Nestler: Ja, viele finanziell Bedürftige kommen zuerst als Kulturgenießer und wechseln dann in die Rolle der Begleiter, weil sie etwas geben wollen. Bei uns gehen die Leute nicht nur zu zweit, sondern oft auch in Gruppen zu zehnt ins Theater. Da sind schon Freundschaften entstanden.

Ist es denn schwierig, Begleiter zu finden, auch solche, die nicht arm sind?
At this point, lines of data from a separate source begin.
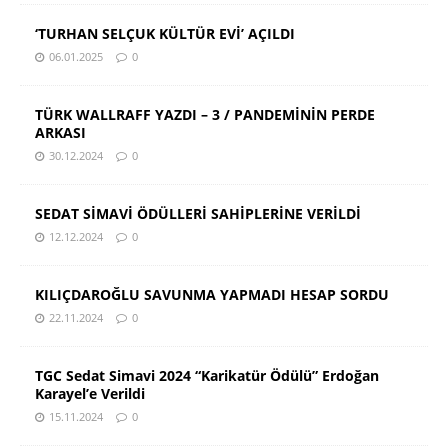
‘TURHAN SELÇUK KÜLTÜR EVİ’ AÇILDI
06.01.2025
0
TÜRK WALLRAFF YAZDI – 3 / PANDEMİNİN PERDE
ARKASI
30.12.2024
0
SEDAT SİMAVİ ÖDÜLLERİ SAHİPLERİNE VERİLDİ
12.12.2024
0
KILIÇDAROĞLU SAVUNMA YAPMADI HESAP SORDU
22.11.2024
0
TGC Sedat Simavi 2024 “Karikatür Ödülü” Erdoğan
Karayel’e Verildi
15.11.2024
0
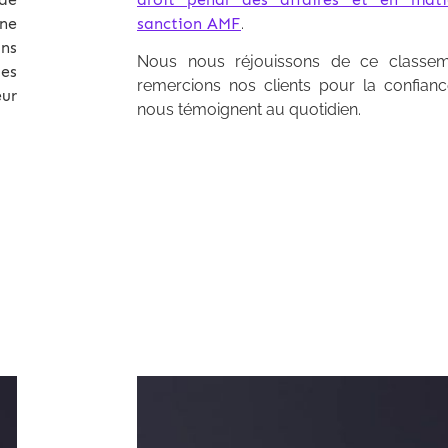
ne
sanction AMF
.
ns
Nous nous réjouissons de ce classem
es
remercions nos clients pour la confiance
ur
nous témoignent au quotidien.
Archives 2010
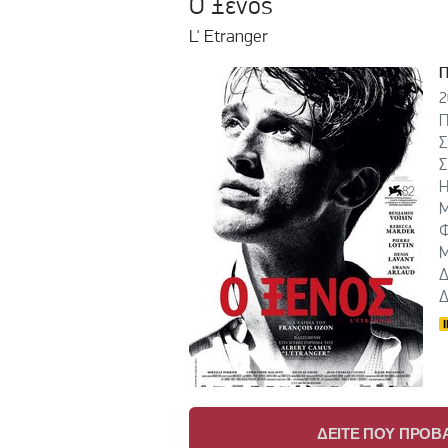
Ο Ξένος
L' Etranger
2
Π
Σ
Σ
Η
Μ
Φ
Μ
Δ
Δ
ΔΕΙΤΕ ΠΟΥ ΠΡΟΒΑ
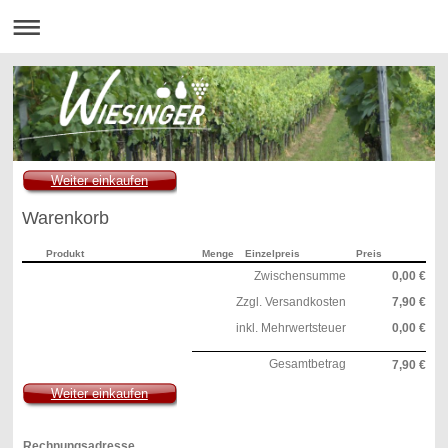
Weiter einkaufen
Warenkorb
Produkt
Menge
Einzelpreis
Preis
Zwischensumme
0,00 €
Zzgl. Versandkosten
7,90 €
inkl. Mehrwertsteuer
0,00 €
Gesamtbetrag
7,90 €
Weiter einkaufen
Rechnungsadresse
Nestler: Im Gegenteil, sobald eine kleine Anzeige in der Zeitung steht, rennen sie mir die Türen ein. Weil es viele Menschen, gerade mit Vollzeitbeschäftigung gibt, die so ihr Bedürfnis, etwas Gutes zu tun, mit ihrem kulturellen Interesse verknüpfen können. Sie sind sogar bereit, sich auf die Warteliste setzen zu lassen, weil sie das so spannend finden. Das habe ich noch bei keinem anderen Projekt, für das ich Freiwillige suchte, jemals erlebt.

Wie bereitwillig spenden Veranstalter in Hamburg denn Freikarten?

Nestler: Wir haben 60 Kooperationspartner, von den großen Häusern wie Thalia Theater und Staatsoper über Stadtteilkulturzentren, Subkultur-Kinos bis zu den Fußballvereinen, wobei sich St. Pauli noch etwas schwer tut. Wir treten bewusst nicht als Bittsteller auf, sondern appellieren an die Verantwortung, die jeder Kulturveranstalter hat, kulturelle Teilhabe möglich zu machen. Wir konnten im Vorjahr 2800 Freikarten umsetzen. Wobei, wir haben so einen großen Bedarf geweckt, dass wir nicht alle Wünsche erfüllen können.